There are models to recognize 2-class sounds, which are class-A and class-B.
How to recognize class-C sounds as abnormal sound ?
I tried to set a threshold while recognizing by frames.
above 70% -> class A or B
else -> abnormal
For example,
If a sound has 10 frames, and the result is
frame 1 2 3 4 5 6 7 8 9 10
A B A B A A A B A A A=7 B=3
-> class A
frame 1 2 3 4 5 6 7 8 9 10
B B A B A A A B A A A=6 B=4
-> abnormal
The performance is very bad.
what should I do ?
There are two ways to look at this: as a classification problem, and as an outlier detection problem.
Classification
As a classification problem, it would be possible to bring in outside sounds which may be encountered in the application of your system and use that to create a third class. It is important for this third class to have a large variety of sounds, and potentially a large number of them.
With this, you may want to use cost sensitive one vs all so adjust the precision / recall for picking out classes A and B.
The benefit of this method is you do not have to set an arbitrary threshold for an outlier / anomaly model. Distance may be hard to measure in this context, so finding a proper threshold could be difficult.

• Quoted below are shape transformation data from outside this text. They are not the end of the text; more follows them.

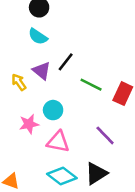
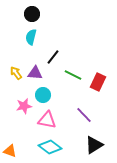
cyan semicircle: (38, 36) -> (31, 37), turned 70
purple triangle: (42, 71) -> (35, 73), moved, turned -35
black triangle: (96, 173) -> (94, 145), moved

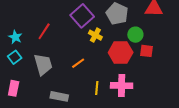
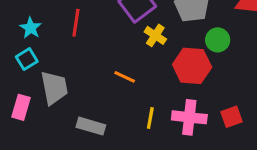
red line: (44, 31) -> (76, 23), turned -30
red square: (146, 51) -> (231, 117), moved, turned -32
orange line: (78, 63) -> (125, 77), turned 56
gray trapezoid: (43, 64) -> (54, 88), moved

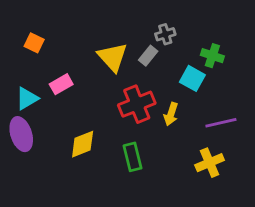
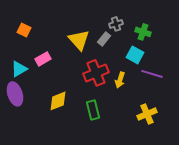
green cross: (212, 56) -> (143, 32), moved
purple line: (221, 123) -> (152, 74), moved, turned 30

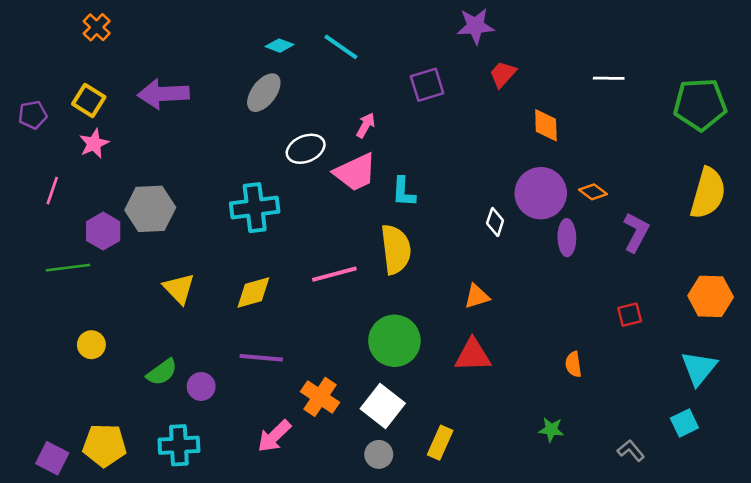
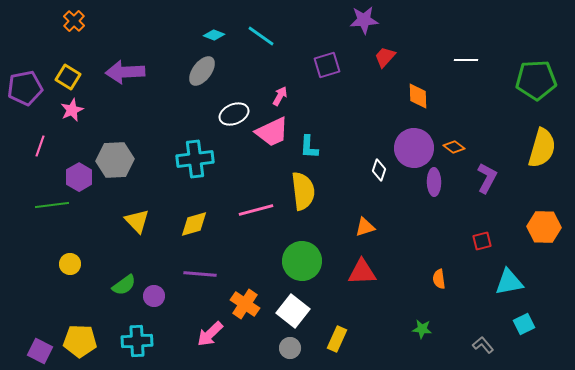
purple pentagon: (33, 115) -> (25, 88), size x1.6
cyan triangle: (699, 368) -> (509, 282), moved, turned 40

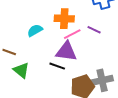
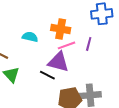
cyan semicircle: (35, 30) -> (30, 37), turned 35
purple line: (94, 30) -> (89, 44), turned 72

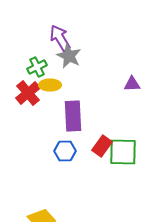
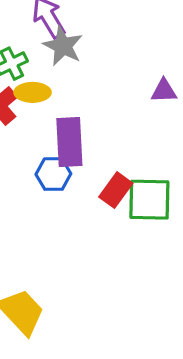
blue hexagon: (65, 151) -> (53, 174), moved

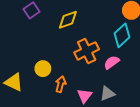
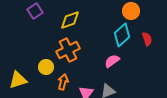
orange cross: (87, 51) -> (68, 50), moved
yellow triangle: (14, 82) -> (18, 80), turned -42

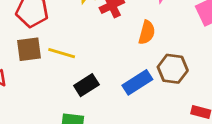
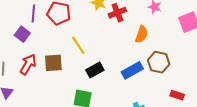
brown square: (29, 49) -> (53, 63), moved
yellow line: (62, 53) -> (78, 45), turned 36

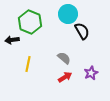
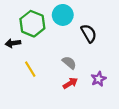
cyan circle: (68, 14) -> (63, 15), moved
yellow line: (28, 64) -> (30, 69), turned -42

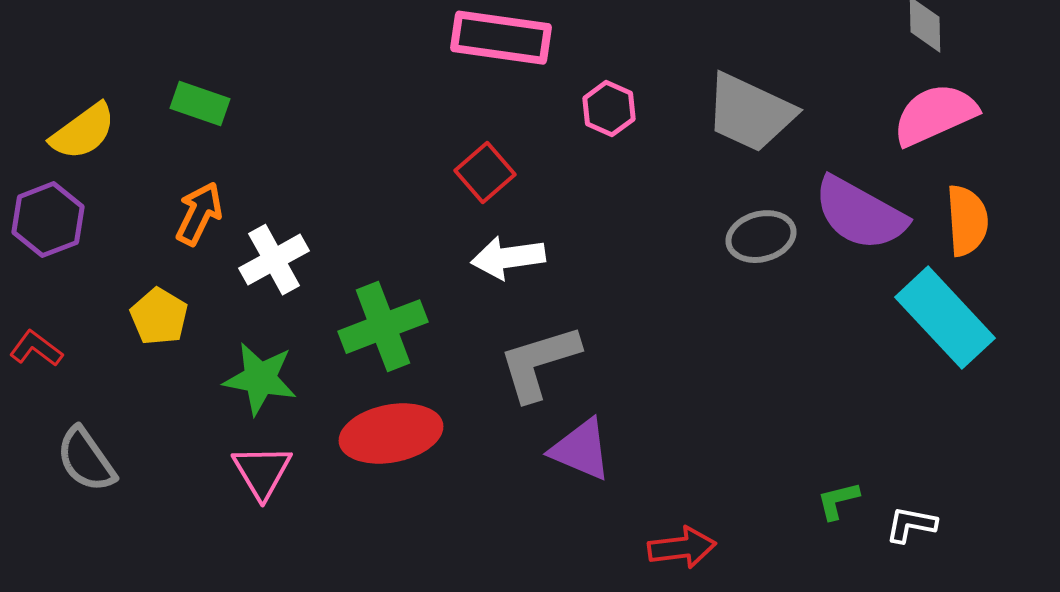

Many people, including myself used this technique on a kaggle competition which is similar to your problem. https://www.kaggle.com/c/axa-driver-telematics-analysis
Outlier / Anomaly detection
Since you are using a neural network, it could be possible to build an autoencoder. This will find a manifold of sounds which represent the sounds you are trying to detect. You could use the reconstruction loss as your distance measure for anomaly detection. This will still require you determine a threshold, and it is good to use some existing anomaly / outlier data to do this.